ABOUT THIS EXERCISE
Switch "frequency" to "distribution" in the forum thread about random email addresses and write out its text. Begin at the words "how can I select" and stop after "but their providers.".

PASSAGE PROVIDED
----------------------------------------

I have a function that generates a random email address:
def emails
names = ["alfred", "daniel", "elisa", "ana", "ramzes"]
surnames = ["oak", "leaf", "grass", "fruit"]
providers = ["gmail", "yahoo", "outlook", "icloud"]
address = "#{names.sample}.#{surnames.sample}#{rand(100..5300)}@#{providers.sample}.com"
end
Given a list of randomly generated email address:
email_list = 100.times.map { emails }
that looks like this:
daniel.oak3985@icloud.com
ramzes.grass1166@icloud.com
daniel.fruit992@yahoo.com
...
how can I select the most common provider ("gmail", "yahoo", etc.)?
Your question is similar to this one . There's a twist though : you don't want to analyze the frequency of email addresses, but their providers.
def random_email
names = ["alfred", "daniel", "elisa", "ana", "ramzes"]
surnames = ["oak", "leaf", "grass", "fruit"]
providers = ["gmail", "yahoo", "outlook", "icloud"]
address = "#{names.sample}.#{surnames.sample}#{rand(100..5300)}@#{providers.sample}.com"

----------------------------------------

DATA BLOCK

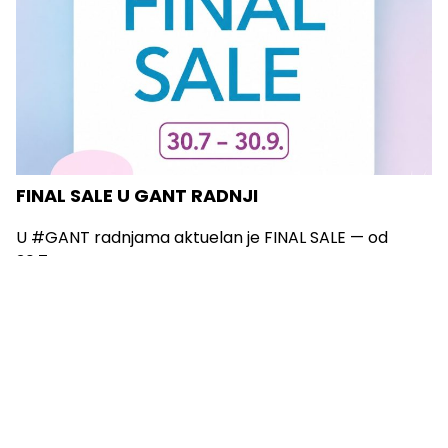
FINAL SALE U GANT RADNJI
U #GANT radnjama aktuelan je FINAL SALE — od
30.7....
Vidi sve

----------------------------------------

ANSWER
how can I select the most common provider ("gmail", "yahoo", etc.)?
Your question is similar to this one . There's a twist though : you don't want to analyze the distribution of email addresses, but their providers.